Mahoro*, 26 ans est boutiquier à la 6ème avenue de Nyakabiga. « Héritage des filles ? Il y avait déjà des querelles entre les frères, quand les filles vont entrer dans la danse, ça va être la bagarre ». Il reconnaît que les filles doivent avoir « quelque chose »,mais pas une part égale à celles des garçons. Il concède une exception quand même. La fille qui ne se marie pas et reste à la maison pourrait avoir les mêmes prétentions que ses frères. La sentence vite prononcée, Mahoro retourne à ses clients.
Charles*, 27 ans, est étudiant en master à l’université du Burundi. Pour lui, la loi sur l’héritage doit être élaborée avec prudence. « On ne change pas une mentalité millénaire par un décret. Les revendications des femmes sont légitimes, le législateur doit se montrer assez intelligent pour concilier les intérêts des parties prenantes ».

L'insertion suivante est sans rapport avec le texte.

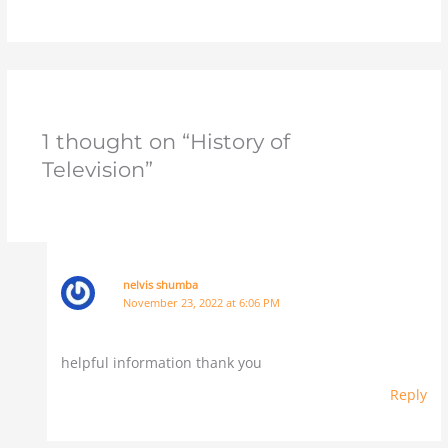
1 thought on “History of
Television”
nelvis shumba
November 23, 2022 at 6:06 PM
helpful information thank you
Reply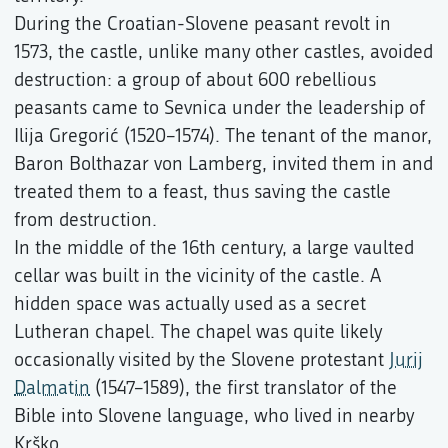
During the Croatian-Slovene peasant revolt in
1573, the castle, unlike many other castles, avoided
destruction: a group of about 600 rebellious
peasants came to Sevnica under the leadership of
Ilija Gregorić (1520–1574). The tenant of the manor,
Baron Bolthazar von Lamberg, invited them in and
treated them to a feast, thus saving the castle
from destruction.
In the middle of the 16th century, a large vaulted
cellar was built in the vicinity of the castle. A
hidden space was actually used as a secret
Lutheran chapel. The chapel was quite likely
occasionally visited by the Slovene protestant
Jurij
Dalmatin
(1547–1589), the first translator of the
Bible into Slovene language, who lived in nearby
Krško.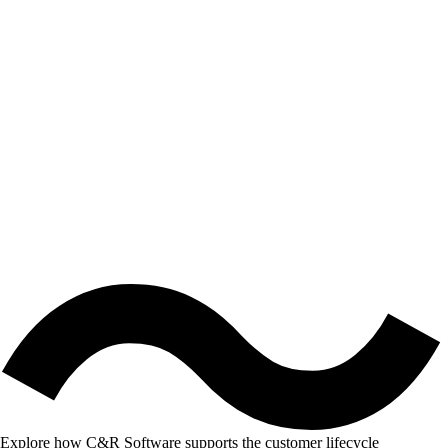
Explore how C&R Software supports the customer lifecycle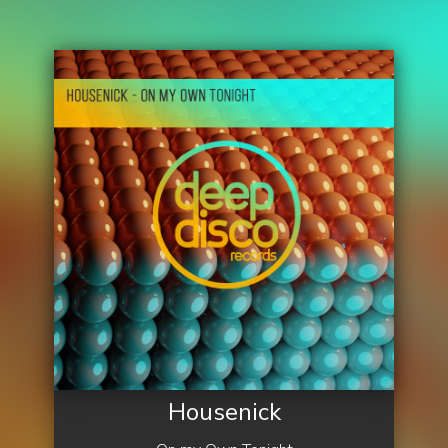
Housenick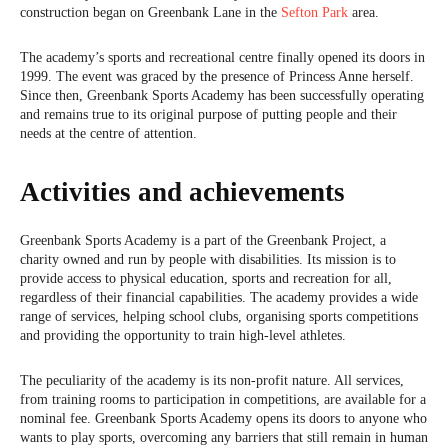
construction began on Greenbank Lane in the
Sefton Park
area.
The academy’s sports and recreational centre finally opened its doors in
1999. The event was graced by the presence of Princess Anne herself.
Since then, Greenbank Sports Academy has been successfully operating
and remains true to its original purpose of putting people and their
needs at the centre of attention.
Activities and achievements
Greenbank Sports Academy is a part of the Greenbank Project, a
charity owned and run by people with disabilities. Its mission is to
provide access to physical education, sports and recreation for all,
regardless of their financial capabilities. The academy provides a wide
range of services, helping school clubs, organising sports competitions
and providing the opportunity to train high-level athletes.
The peculiarity of the academy is its non-profit nature. All services,
from training rooms to participation in competitions, are available for a
nominal fee. Greenbank Sports Academy opens its doors to anyone who
wants to play sports, overcoming any barriers that still remain in human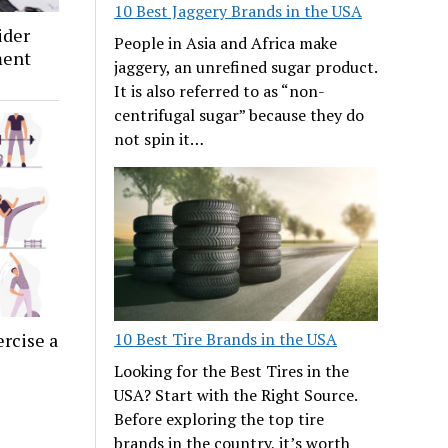
10 Best Jaggery Brands in the USA
ider
People in Asia and Africa make
ment
jaggery, an unrefined sugar product.
It is also referred to as “non-
centrifugal sugar” because they do
not spin it…
10 Best Tire Brands in the USA
ercise a
Looking for the Best Tires in the
USA? Start with the Right Source.
Before exploring the top tire
brands in the country, it’s worth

Uzumaki (pseudo) est un journaliste burundais, juriste de formation. Il a des idées claires (révolutionnaires, devrais-je dire) sur l’accès de la femme à la propriété foncière. « Un peu d’évolution sur la question ne ferait que du bien, précisément dans les milieux ruraux. Je pense que certains chamboulements dans la façon de faire pourraient être bénéfiques sur le long terme ». Selon ses dires, on part souvent du fait que les femmes, au moment où elles vont se marier, deviennent des membres de la famille du mari. Mais dans les faits, si le mari meurt, elles sont gentiment (ou pas) congédiées ou encouragées à retourner dans leurs familles. L’équité rapporte plus sur le long terme. « Ne nous fermons pas à l’évolution, mais adaptons notre compréhension de la dimension genre et de ce que qu’on peut y gagner », souligne-t-il
Pour rappel, selon le recensement de la population de 2008, sur 80,2% des propriétaires fonciers, seules 17,7% étaient des femmes contre 62,5% des hommes.